PROBLEM SET =>
A) In the biography of the flautist Katherine Bryan, which concerto did she perform when she won the Audi Young Musician competition in 1997?
B) Continue the biography of the flautist Katherine Bryan from its last sentence.

Katherine Bryan (born 1982) is a British flautist. She was appointed Principal Flute of the Royal Scottish National Orchestra in Spring 2003, at the age of 21.

Career
Born in 1982, Bryan was educated at Chetham's School of Music in Manchester. Whilst there, in 1997 she won the Audi Young Musician competition, the only wind player ever to do so, after performing the Nielsen concerto with the Orchestra of the Academy of St Martin in the Fields conducted by Daniel Harding. The performance was broadcast live on Classic FM. She was a woodwind finalist in the BBC TV Young Musicians competition in 1998, 2000 and 2002, and a prizewinner in the 1999 Royal Overseas League Competition. Later that year she won the Royal Philharmonic Society's Julius Isserlis Scholarship, which enabled her to study at Juilliard School in New York from 2000 until graduation in 2003. Bryan was featured in The Times as a Great British Hope - a Rising Star in the Arts Firmament.

In 2001, Bryan gave her Lincoln Center debut playing Mozart's Flute concerto in G major with the Juilliard Symphony Orchestra after winning the Juilliard concerto competition. She has performed with the New York Philharmonic Orchestra, the Nuremberg Symphony Orchestra, and spent the summers of 2001 and 2002 with the Pacific Music Festival Orchestra in Japan. Bryan performed Mozart's Flute and harp concerto with the harpist Pippa Tunnell in the 2004 RSNO Scottish Power Proms, and in July 2004, she gave a solo flute recital at the Cheltenham International Festival.

RECORDS PROVIDED =>

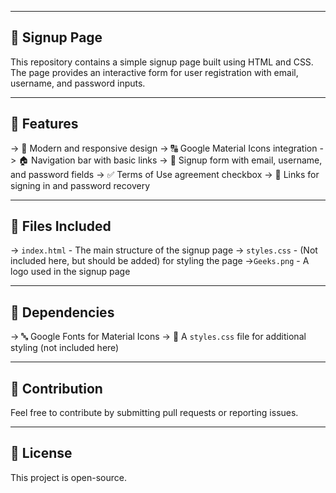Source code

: ---------------------
🚀 Signup Page
---------------------
This repository contains a simple signup page built using HTML and CSS. The page provides an interactive form for user registration with email, username, and password inputs.

--------------------
🌟 Features
--------------------
-> 🎨 Modern and responsive design
-> 🔠 Google Material Icons integration
-> 🏠 Navigation bar with basic links
-> 📝 Signup form with email, username, and password fields
-> ✅ Terms of Use agreement checkbox
-> 🔑 Links for signing in and password recovery

----------------------
📂 Files Included
----------------------
-> `index.html` - The main structure of the signup page
-> `styles.css` - (Not included here, but should be added) for styling the page
->`Geeks.png` - A logo used in the signup page

------------------------
📌 Dependencies
------------------------
-> 🔤 Google Fonts for Material Icons
-> 🎨 A `styles.css` file for additional styling (not included here)

----------------------
🤝 Contribution
----------------------
Feel free to contribute by submitting pull requests or reporting issues.

---------------------
📜 License
---------------------
This project is open-source.

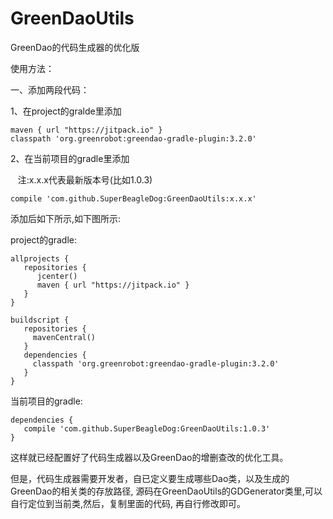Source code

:# GreenDaoUtils
GreenDao的代码生成器的优化版

使用方法：

一、添加两段代码：

1、在project的gralde里添加 

    maven { url "https://jitpack.io" }
    classpath 'org.greenrobot:greendao-gradle-plugin:3.2.0'
 
2、在当前项目的gradle里添加  

    注:x.x.x代表最新版本号(比如1.0.3)
    
    compile 'com.github.SuperBeagleDog:GreenDaoUtils:x.x.x'

添加后如下所示,如下图所示:

project的gradle:

    allprojects {
       repositories {
          jcenter()
          maven { url "https://jitpack.io" }
       }
    }
    
    buildscript {
       repositories {
         mavenCentral()
       }
       dependencies {
         classpath 'org.greenrobot:greendao-gradle-plugin:3.2.0'
       }
    }

当前项目的gradle:

    dependencies {
       compile 'com.github.SuperBeagleDog:GreenDaoUtils:1.0.3'
    }

这样就已经配置好了代码生成器以及GreenDao的增删查改的优化工具。

但是，代码生成器需要开发者，自已定义要生成哪些Dao类，以及生成的GreenDao的相关类的存放路径,
源码在GreenDaoUtils的GDGenerator类里,可以自行定位到当前类,然后，复制里面的代码,
再自行修改即可。
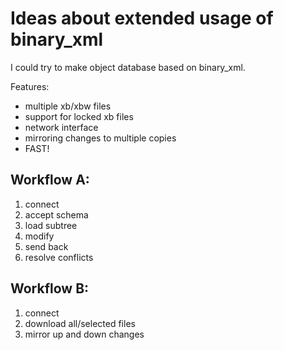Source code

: # Ideas about extended usage of binary_xml

I could try to make object database based on binary_xml.

Features:

- multiple xb/xbw files
- support for locked xb files
- network interface
- mirroring changes to multiple copies
- FAST!

## Workflow A:

1. connect
2. accept schema
3. load subtree
4. modify
5. send back
6. resolve conflicts

## Workflow B:

1. connect
2. download all/selected files
3. mirror up and down changes



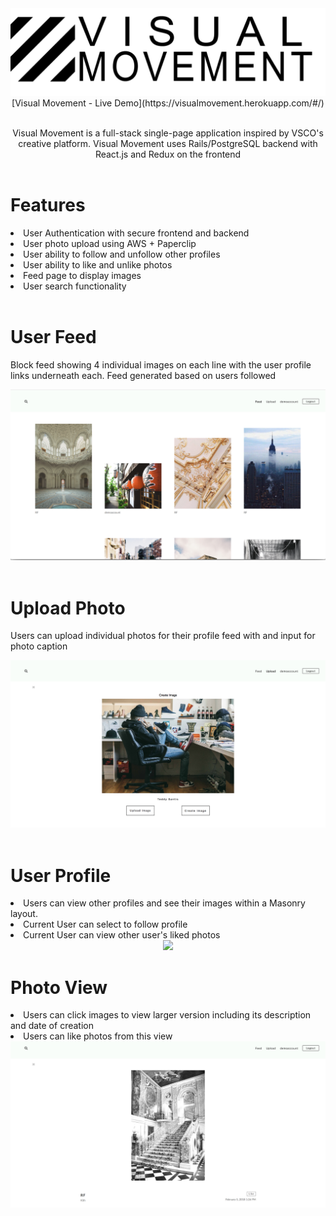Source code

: <div align="center">
  <img src="./app/assets/images/logo.png"
</div>

<div>
[Visual Movement - Live Demo](https://visualmovement.herokuapp.com/#/)
<br>
<br>

Visual Movement is a full-stack single-page application inspired by VSCO's creative platform. Visual Movement uses Rails/PostgreSQL backend with React.js and Redux on the frontend
<br>
<br>

<div align="left">
  <h1 font-weight="bold">Features</h1>
    <li> User Authentication with secure frontend and backend </li>
    <li> User photo upload using AWS + Paperclip </li>
    <li> User ability to follow and unfollow other profiles </li>
    <li> User ability to like and unlike photos </li>
    <li> Feed page to display images </li>
    <li> User search functionality </li>
  <div>
<br>


<div>
  <h1>User Feed</h1>
    <p>
      Block feed showing 4 individual images on each line with the user profile links underneath each. Feed generated based on users followed
    </p>
    <div align="center">
      <img src="./app/assets/images/feedpage.png"
    </div>
</div>

<br>


<div>
  <h1>Upload Photo</h1>
    <p>
      Users can upload individual photos for their profile feed with and input for photo caption
    </p>
    <div align="center">
    <img src="./app/assets/images/uploadphoto.png"
</div>

</div>

<br>

<div align="left">
  <h1>User Profile</h1>
    <li>Users can view other profiles and see their images within a Masonry layout.</li>
    <li>Current User can select to follow profile </li>
    <li>Current User can view other user's liked photos </li>
  <div align="center">
    <img src="./app/assets/images/userprofile.png"
</div>

<br>

<div align="left">
<h1>Photo View</h1>
  <li>Users can click images to view larger version including its description and date of creation</li>
  <li>Users can like photos from this view</li>
  <div align="center">
    <img src="./app/assets/images/singlephoto.png"
</div>
</div>
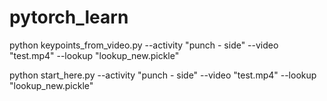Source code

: # pytorch_learn

python keypoints_from_video.py --activity "punch - side" --video "test.mp4" --lookup "lookup_new.pickle"

python start_here.py --activity "punch - side" --video "test.mp4" --lookup "lookup_new.pickle"
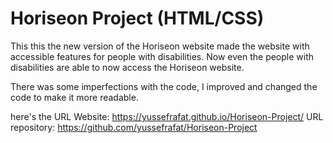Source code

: # Horiseon Project (HTML/CSS)

This this the new version of the Horiseon website made the website with accessible features for people with disabilities. Now even the people with disabilities are able to now access the Horiseon website.

There was some imperfections with the code, I improved and changed the code to make it more readable.

here's the URL Website: https://yussefrafat.github.io/Horiseon-Project/
URL repository: https://github.com/yussefrafat/Horiseon-Project
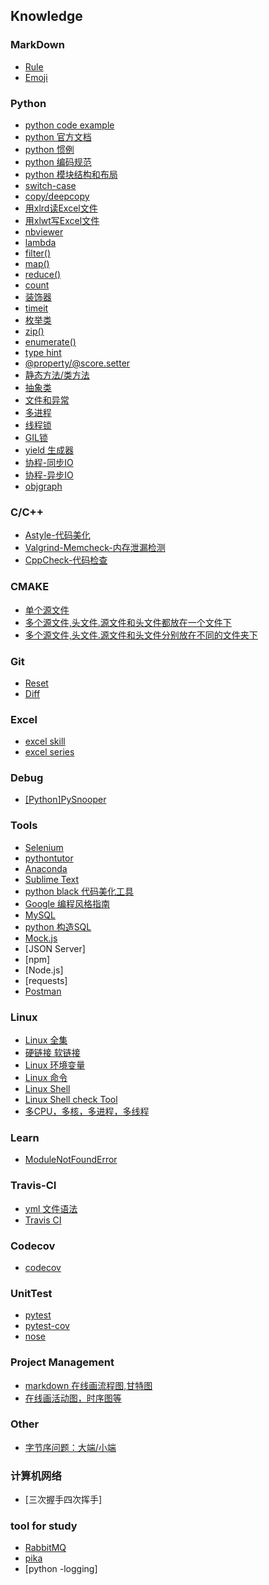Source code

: ## Knowledge
### MarkDown
- [Rule](https://github.com/lofty77/Tools/blob/master/docs/Markdown_rule.md)
- [Emoji](https://github.com/lofty77/Tools/blob/master/docs/Markdown_emoji.md)

### Python
- [python code example](https://www.programcreek.com/python/)
- [python 官方文档](https://docs.python.org/zh-cn/3/contents.html)
- [python 惯例](https://github.com/lofty77/Tools/blob/master/docs/python_tradition.md)
- [python 编码规范](https://github.com/lofty77/Tools/blob/master/docs/python编码规范.md)
- [python 模块结构和布局](https://github.com/lofty77/Tools/blob/master/docs/python_layout.md)
- [switch-case](https://github.com/lofty77/Tools/blob/master/docs/python_switch-case.md)
- [copy/deepcopy](https://github.com/lofty77/Tools/blob/master/docs/python_copy_deepcopy.md)
- [用xlrd读Excel文件](https://github.com/lofty77/Tools/blob/master/docs/python_xlrd.md)
- [用xlwt写Excel文件](https://github.com/lofty77/Tools/blob/master/docs/python_xlwt.md)
- [nbviewer](https://github.com/lofty77/Tools/blob/master/docs/nbviewer.md)
- [lambda](https://github.com/lofty77/Tools/blob/master/docs/python_lambda.md)
- [filter()](https://github.com/lofty77/Tools/blob/master/docs/python_filter().md)
- [map()](https://github.com/lofty77/Tools/blob/master/docs/python_map().md)
- [reduce()](https://github.com/lofty77/Tools/blob/master/docs/python_reduce().md)
- [count](https://github.com/lofty77/Tools/blob/master/docs/python_count.md)
- [装饰器](https://github.com/lofty77/Tools/blob/master/docs/python_decorator.md)
- [timeit](https://github.com/lofty77/Tools/blob/master/docs/python_timeit.md)
- [枚举类](https://github.com/lofty77/Tools/blob/master/docs/python_enum.md)
- [zip()](https://github.com/lofty77/Tools/blob/master/docs/python_zip.md)
- [enumerate()](https://github.com/lofty77/Tools/blob/master/docs/python_enumerate.md)
- [type hint](https://github.com/lofty77/Tools/blob/master/docs/python_type_hint.md)
- [@property/@score.setter](https://github.com/lofty77/Tools/blob/master/docs/python_%40property.md)
- [静态方法/类方法](https://github.com/lofty77/Tools/blob/master/docs/python_staticmethod_classmethod.md)
- [抽象类](https://github.com/lofty77/Tools/blob/master/docs/python_abstract_class.md)
- [文件和异常](https://github.com/lofty77/Tools/blob/master/docs/python_file_process.md)
- [多进程](https://github.com/lofty77/Tools/blob/master/docs/python_multiprocess.md)
- [线程锁](https://github.com/lofty77/Tools/blob/master/docs/python_thread_lock.md)
- [GIL锁](https://github.com/lofty77/Tools/blob/master/docs/python_GIL.md)
- [yield 生成器](https://github.com/lofty77/Tools/blob/master/docs/python_yield.md)
- [协程-同步IO](https://github.com/lofty77/Tools/blob/master/docs/python_coroutine.md)
- [协程-异步IO](https://github.com/lofty77/Tools/blob/master/docs/python_coroutine_async.md)
- [objgraph](https://github.com/lofty77/Tools/blob/master/docs/python_objgraph.md)

### C/C++
- [Astyle-代码美化](https://github.com/lofty77/Tools/blob/master/docs/Astyle.md)
- [Valgrind-Memcheck-内存泄漏检测](https://github.com/lofty77/Tools/blob/master/docs/Valgrind_Memcheck.md)
- [CppCheck-代码检查](https://github.com/lofty77/Tools/blob/master/docs/Cppcheck.md)

### CMAKE
- [单个源文件](https://github.com/lofty77/Tools/blob/master/docs/cmake_01.md)
- [多个源文件,头文件.源文件和头文件都放在一个文件下](https://github.com/lofty77/Tools/blob/master/docs/cmake_02.md)
- [多个源文件,头文件.源文件和头文件分别放在不同的文件夹下](https://github.com/lofty77/Tools/blob/master/docs/cmake_03.md)

### Git
- [Reset](https://github.com/lofty77/Tools/blob/master/docs/git_reset.md)
- [Diff](https://github.com/lofty77/Tools/blob/master/docs/git_diff.md)

### Excel
- [excel skill](https://github.com/lofty77/Tools/blob/master/docs/excel_note.md)
- [excel series](https://github.com/lofty77/Tools/blob/master/docs/excel_series.md)

### Debug
- [[Python]PySnooper](https://github.com/cool-RR/PySnooper/blob/master/README.md)

### Tools
- [Selenium](https://github.com/lofty77/Tools/blob/master/docs/selenium.md)
- [pythontutor](http://www.pythontutor.com/)
- [Anaconda](https://github.com/lofty77/Tools/blob/master/docs/anaconda.md)
- [Sublime Text](https://github.com/lofty77/Tools/blob/master/docs/sublimeText.md)
- [python black 代码美化工具](https://github.com/psf/black)
- [Google 编程风格指南](https://github.com/zh-google-styleguide/zh-google-styleguide)
- [MySQL](https://github.com/lofty77/Tools/blob/master/docs/mysql.md)
- [python 构造SQL](https://github.com/lofty77/Tools/blob/master/docs/python_sql.md)
- [Mock.js](http://mockjs.com/)
- [JSON Server]
- [npm]
- [Node.js]
- [requests]
- [Postman](https://github.com/postmanlabs/postman-app-support)

### Linux
- [Linux 全集](https://github.com/jaywcjlove/linux-command)
- [硬链接 软链接](https://github.com/lofty77/Tools/blob/master/docs/linux_hard_soft_link.md)
- [Linux 环境变量](https://github.com/lofty77/Tools/blob/master/docs/linux_env.md)
- [Linux 命令](https://github.com/lofty77/Tools/blob/master/docs/linux_command.md)
- [Linux Shell](http://me.52fhy.com/shell-book/)
- [Linux Shell check Tool](https://github.com/koalaman/shellcheck)
- [多CPU，多核，多进程，多线程](https://github.com/lofty77/Tools/blob/master/docs/linux_process_thread.md)



### Learn
- [ModuleNotFoundError](https://github.com/lofty77/Tools/blob/master/docs/Error_ModuleNotFoundError.md)

### Travis-CI
- [yml 文件语法](https://github.com/lofty77/Tools/blob/master/docs/YML.md)
- [Travis CI](https://travis-ci.org/)

### Codecov
- [codecov](https://codecov.io/)

### UnitTest
- [pytest](https://www.osgeo.cn/pytest/contents.html)
- [pytest-cov](https://pytest-cov.readthedocs.io/en/latest/readme.html)
- [nose](https://nose.readthedocs.io/en/latest/testing_tools.html?highlight=assert_equal)

### Project Management
- [markdown 在线画流程图,甘特图](https://github.com/mermaid-js/mermaid)
- [在线画活动图，时序图等](https://online.visual-paradigm.com/app/diagrams/#proj=0&type=SequenceDiagram)

### Other
- [字节序问题：大端/小端](https://github.com/lofty77/Tools/blob/master/docs/other_NetworkByteOrder.md)

### 计算机网络
- [三次握手四次挥手]

### tool for study
- [RabbitMQ](https://www.rabbitmq.com/)
- [pika](https://github.com/pika/pika)
- [python -logging]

YOUR WRITTEN ANSWERS =>
A) The Nielsen concerto.

B)
She continues to perform regularly around the UK and abroad. In addition to her position with the RSNO, Bryan has performed as Guest Principal Flute with orchestras including the Halle, the Scottish Chamber Orchestra, the Northern Sinfonia, Royal Philharmonic Orchestra, London Philharmonic Orchestra and the London Symphony Orchestra.

Bryan is also a lecturer of flute at the Royal Scottish Academy of Music and Drama, and runs her own course, Scottish Masterclasses.

In September 2015, Bryan released an album, Silver Bow, accompanied by the Royal Scottish National Orchestra conducted by Jac van Steen.

Katherine joined management agency Ikon Arts Management in March 2016.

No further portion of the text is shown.